WASHINGTON (AP) — The FBI kept systematic track of private bank transactions flowing between the Soviet Union and the United States during the Cold War, enabling officials to stumble upon an attempt by Lee Harvey Oswald’s mother to send him $25 after he defected, according to newly declassified files.
The new FBI documents, first gathered in the 1970s by a special House committee that re-investigated President John F. Kennedy’s murder, were made public Wednesday at the National Archives. Altogether, 17,000 pages of previously withheld FBI records about the assassination were released.
Oswald, the suspected Kennedy assassin, was himself killed in a Dallas jail after the president was shot on Nov. 22, 1963, while riding in a motorcade through downtown Dallas. Ever since, historians have sought the earliest information the FBI had on Oswald to counter conspiracy theories saying he did not act alone.
Marguerite Oswald’s attempt to send money to her son had previously been revealed, but the FBI kept concealed how it knew. The bureau apparently was eager to suppress the existence of a sensitive and possibly illegal program that monitored private banking transactions between individuals in the two countries.
Several memos about the monitoring program ended with this cautionary note: “It is to be noted that the above information was furnished on a strictly confidential basis, and cannot be made public, except upon the issuance of a subpoena.”
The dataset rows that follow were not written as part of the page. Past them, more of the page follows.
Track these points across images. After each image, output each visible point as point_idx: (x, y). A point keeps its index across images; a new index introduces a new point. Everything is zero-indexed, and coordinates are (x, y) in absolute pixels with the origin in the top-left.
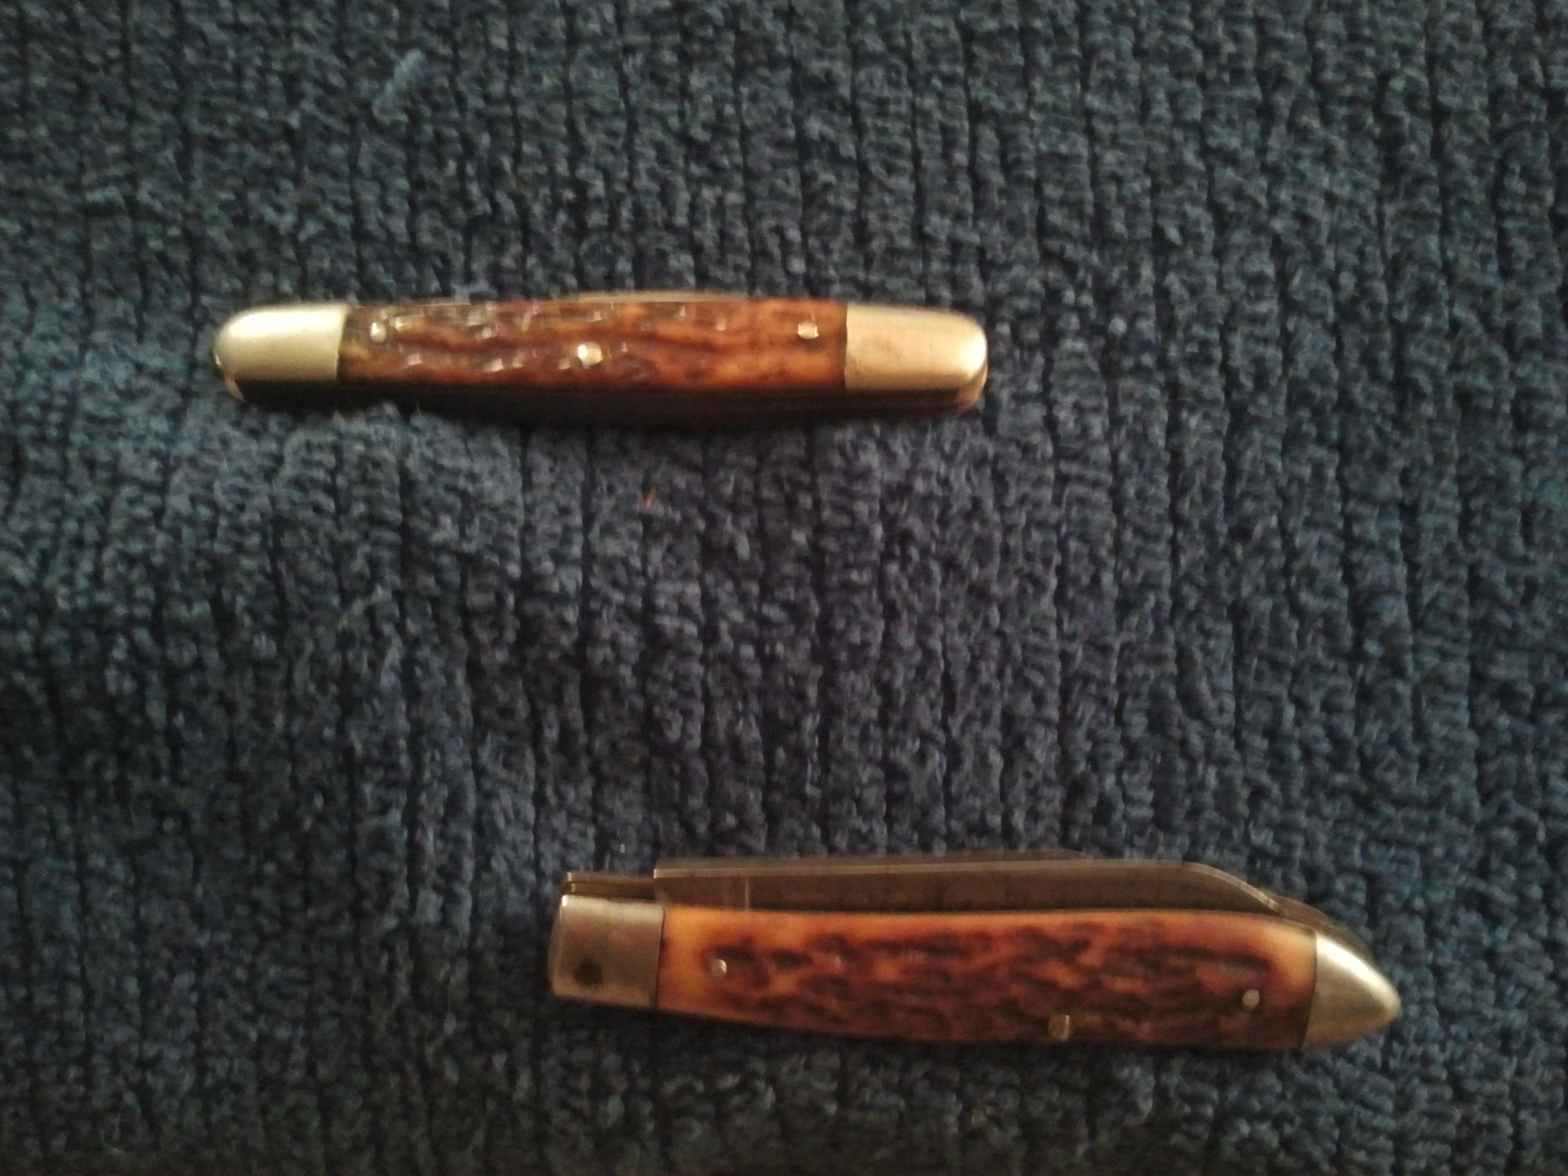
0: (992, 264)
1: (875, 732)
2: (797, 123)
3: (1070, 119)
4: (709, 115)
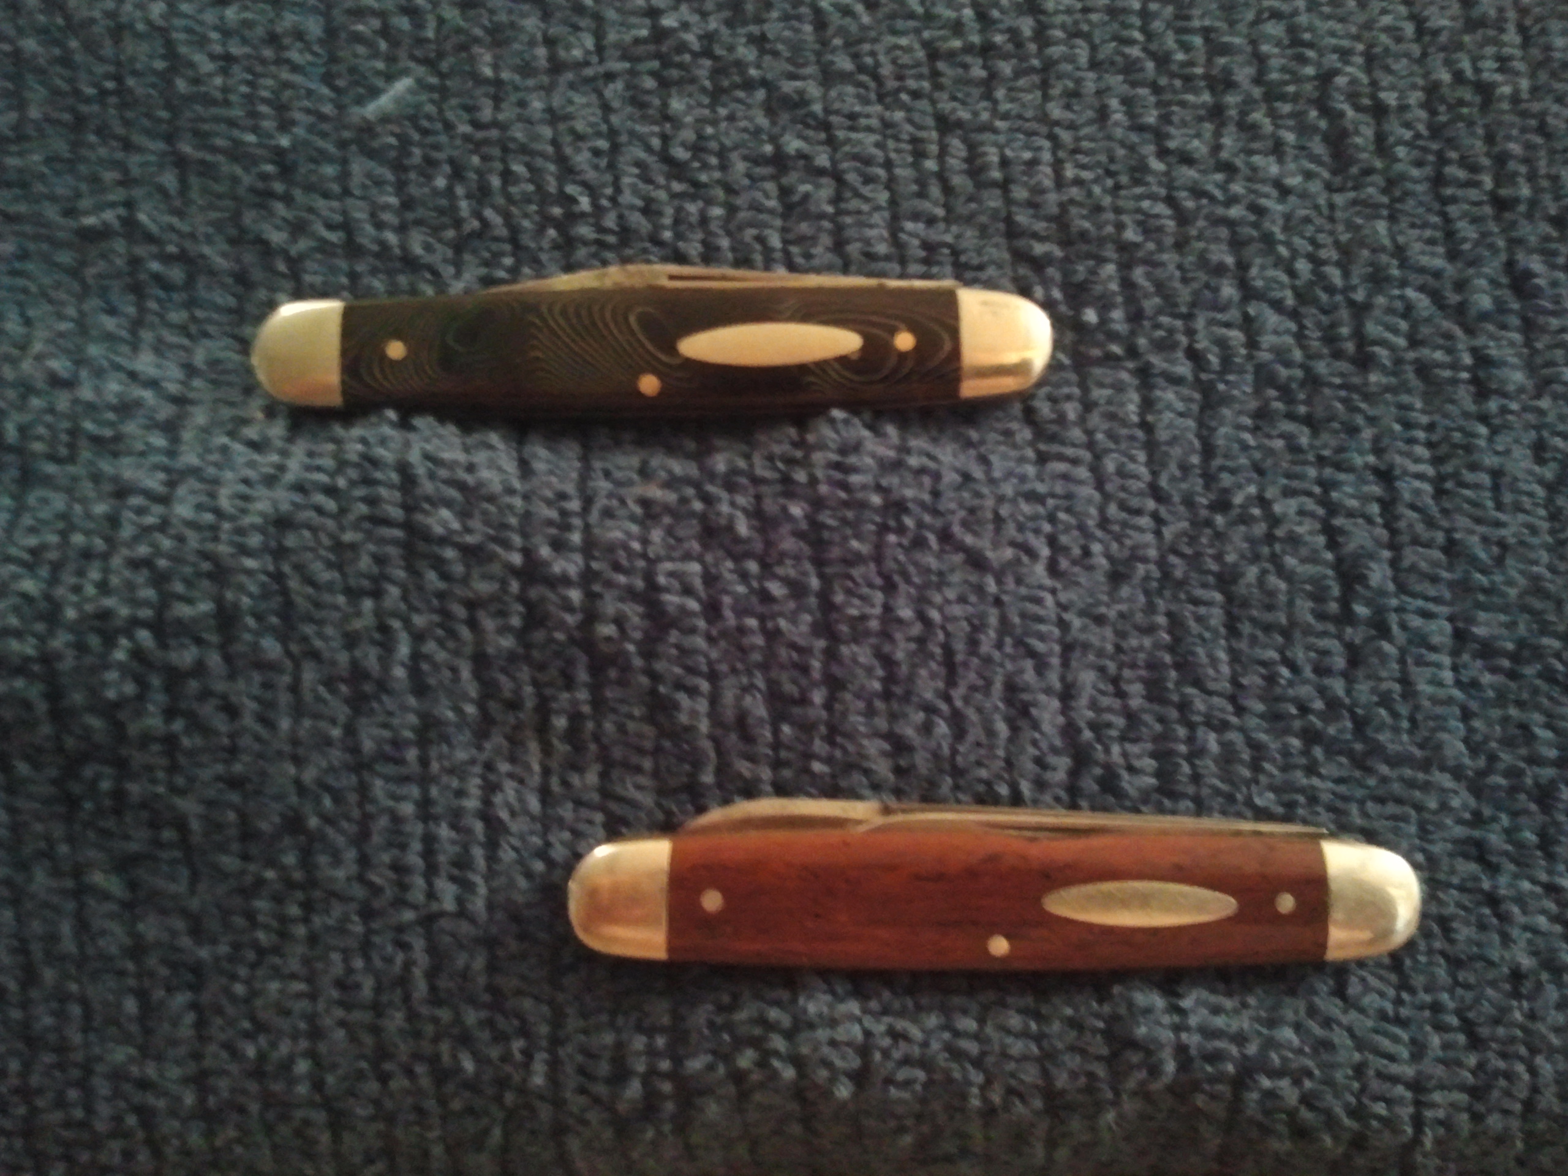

In a 1995 book, “Oswald and the CIA,” by John Newman, a former intelligence officer who now teaches history at the University of Maryland, first speculated on the existence of the bank account monitoring program. He also suspected that the FBI’s desire to keep its existence secret led the bureau to withhold disclosure of its earliest contacts with Oswald’s mother.
“The reason why they go to Marguerite is because she is sending him this money,” Newman said in an interview. “It looks like the FBI was involved in monitoring bank transfers and by chance, the Oswalds fell into this.”
Without a word to his widowed mother, Oswald, after being honorably discharged by the Marines, defected to the Soviet Union in October 1959.
In December, worried about his well-being, Mrs. Oswald sent him a check at the Metropole Hotel in Moscow. But he returned it in January 1960 with a note, scratched on a piece of paper in pencil, the FBI files showed. It said, “Could not use the check, of course.”
So she sent him $20 in cash. But it was returned to her with a notation that he could not be found. On Jan 22, 1960, she went to the First National Bank in Fort Worth, Texas and got a $25 foreign money transfer which was sent to the Moscow hotel. It was this transaction that was picked up by the FBI bank monitoring program.
The monitoring program listed banks in London and Paris as well as New York’s Chase Manhattan, Morgan Guaranty Trust, Manufacturers Hanover Trust, First National City, Irving Trust and the Federal Reserve Bank of New York.
Included were the names of senders and recipients of funds transmitted to residents of the Soviet Union — in many instances Russian relatives of Americans — as well as the amount involved.
By 1962, Hoover had issued a directive saying people who received money from the Soviet Union or East Germany should be interviewed “only when our files contain derogatory security information concerning the transmitter and following specific bureau approval.”
Disenchanted with life in the communist world, Oswald returned to America on June 13, 1962, with his new Russian wife and baby daughter. Seventeen months later Kennedy was killed.